Common mistakes when calculating PSA density
- Using prostate volume in the wrong unit (cc and mL are equivalent here, so no conversion needed).
- Using outdated volume from an old scan while PSA is recent.
- Ignoring temporary PSA elevation from infection, retention, or recent procedures.
- Treating one number as definitive without considering symptoms, MRI, and family history.
When to discuss results with your doctor urgently
Contact a healthcare professional promptly if you have:
- New urinary retention or inability to urinate
- Fever, chills, and urinary symptoms suggesting infection
- Rapidly rising PSA on repeat testing
- Concerning imaging findings and delayed follow-up
Frequently asked questions
Is a low PSA density always safe?
No. A lower value can be reassuring, but it does not rule out clinically significant prostate cancer in every case.
Can medication change PSA density?
Yes. Drugs such as 5-alpha-reductase inhibitors can lower PSA. Your clinician may adjust interpretation based on medication use.

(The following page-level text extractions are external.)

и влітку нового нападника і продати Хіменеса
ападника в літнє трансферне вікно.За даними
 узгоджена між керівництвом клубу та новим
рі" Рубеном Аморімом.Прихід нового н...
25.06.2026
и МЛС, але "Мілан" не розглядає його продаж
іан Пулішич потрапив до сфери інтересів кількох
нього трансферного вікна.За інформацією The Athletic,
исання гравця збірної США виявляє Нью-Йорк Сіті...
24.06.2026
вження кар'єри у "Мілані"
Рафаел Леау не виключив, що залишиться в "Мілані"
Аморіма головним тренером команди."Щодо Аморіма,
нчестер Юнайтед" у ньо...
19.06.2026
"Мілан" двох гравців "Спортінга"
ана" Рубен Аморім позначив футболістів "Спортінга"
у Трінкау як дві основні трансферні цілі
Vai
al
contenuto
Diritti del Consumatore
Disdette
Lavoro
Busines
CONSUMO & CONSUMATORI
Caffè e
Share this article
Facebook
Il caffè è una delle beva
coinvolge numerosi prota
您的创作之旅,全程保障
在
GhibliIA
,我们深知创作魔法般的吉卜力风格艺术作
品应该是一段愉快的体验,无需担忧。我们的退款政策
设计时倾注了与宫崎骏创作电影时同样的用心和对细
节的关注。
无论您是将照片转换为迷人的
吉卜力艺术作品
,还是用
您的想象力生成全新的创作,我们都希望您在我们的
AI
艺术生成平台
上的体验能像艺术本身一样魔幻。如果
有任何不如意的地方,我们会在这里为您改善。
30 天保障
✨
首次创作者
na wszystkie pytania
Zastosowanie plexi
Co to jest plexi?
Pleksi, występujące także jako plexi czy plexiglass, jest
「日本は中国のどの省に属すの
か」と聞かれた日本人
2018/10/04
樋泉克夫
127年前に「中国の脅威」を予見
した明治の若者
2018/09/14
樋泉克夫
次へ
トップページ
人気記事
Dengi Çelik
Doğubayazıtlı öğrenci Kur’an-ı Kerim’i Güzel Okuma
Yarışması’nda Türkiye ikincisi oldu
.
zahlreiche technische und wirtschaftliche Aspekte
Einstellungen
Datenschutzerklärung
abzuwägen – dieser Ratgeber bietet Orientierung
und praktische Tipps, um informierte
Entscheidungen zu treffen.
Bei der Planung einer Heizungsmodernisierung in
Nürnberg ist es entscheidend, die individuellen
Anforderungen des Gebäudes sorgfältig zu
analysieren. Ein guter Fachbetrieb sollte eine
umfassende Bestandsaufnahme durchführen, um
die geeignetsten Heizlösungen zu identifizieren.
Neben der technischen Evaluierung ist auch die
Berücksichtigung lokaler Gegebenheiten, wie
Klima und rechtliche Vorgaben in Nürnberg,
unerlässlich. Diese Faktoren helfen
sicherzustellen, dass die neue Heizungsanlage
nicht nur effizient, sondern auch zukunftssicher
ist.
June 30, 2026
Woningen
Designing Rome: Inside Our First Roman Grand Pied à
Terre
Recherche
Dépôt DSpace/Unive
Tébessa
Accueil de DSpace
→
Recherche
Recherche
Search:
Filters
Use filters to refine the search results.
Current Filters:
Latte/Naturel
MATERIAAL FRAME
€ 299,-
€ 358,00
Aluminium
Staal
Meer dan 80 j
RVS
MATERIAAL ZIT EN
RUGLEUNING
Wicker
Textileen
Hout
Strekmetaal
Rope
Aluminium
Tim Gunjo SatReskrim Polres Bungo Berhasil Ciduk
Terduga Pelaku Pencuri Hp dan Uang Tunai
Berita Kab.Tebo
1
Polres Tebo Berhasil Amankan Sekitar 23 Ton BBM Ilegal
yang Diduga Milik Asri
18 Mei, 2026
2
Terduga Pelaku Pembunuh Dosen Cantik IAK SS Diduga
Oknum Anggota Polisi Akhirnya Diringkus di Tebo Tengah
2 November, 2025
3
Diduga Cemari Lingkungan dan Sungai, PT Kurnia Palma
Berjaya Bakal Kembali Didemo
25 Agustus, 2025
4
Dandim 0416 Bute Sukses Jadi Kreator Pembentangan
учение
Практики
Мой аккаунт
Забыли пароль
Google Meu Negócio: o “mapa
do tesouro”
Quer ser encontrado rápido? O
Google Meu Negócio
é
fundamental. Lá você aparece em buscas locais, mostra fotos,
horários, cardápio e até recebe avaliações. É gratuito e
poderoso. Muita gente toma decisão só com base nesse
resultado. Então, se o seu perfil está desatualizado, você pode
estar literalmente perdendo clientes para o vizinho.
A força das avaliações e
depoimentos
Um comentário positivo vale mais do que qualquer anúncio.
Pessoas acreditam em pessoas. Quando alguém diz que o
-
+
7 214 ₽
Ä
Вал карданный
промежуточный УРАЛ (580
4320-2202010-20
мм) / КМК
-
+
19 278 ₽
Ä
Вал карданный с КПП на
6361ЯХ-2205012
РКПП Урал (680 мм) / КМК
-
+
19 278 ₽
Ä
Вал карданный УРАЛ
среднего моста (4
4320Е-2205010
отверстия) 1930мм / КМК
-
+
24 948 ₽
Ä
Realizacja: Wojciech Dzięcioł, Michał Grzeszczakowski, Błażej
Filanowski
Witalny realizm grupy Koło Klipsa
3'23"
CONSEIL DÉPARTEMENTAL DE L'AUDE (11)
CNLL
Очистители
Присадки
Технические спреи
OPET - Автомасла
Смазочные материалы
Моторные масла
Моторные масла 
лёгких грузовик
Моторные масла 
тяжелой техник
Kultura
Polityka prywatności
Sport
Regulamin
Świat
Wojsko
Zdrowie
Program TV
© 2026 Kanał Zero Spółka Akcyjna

Should I repeat PSA testing?
Often yes, especially if a value is unexpected. Repeat testing under stable conditions helps reduce false alarms.
Bottom line
The PSA density calculator is a practical tool for contextualizing PSA results. It can support better conversations about whether to monitor, image, or biopsy. Still, it is one part of a broader clinical picture—not a stand-alone diagnosis.
If your result is elevated or changing over time, share it with a urologist and review it alongside MRI findings, exam data, personal risk factors, and prior test history.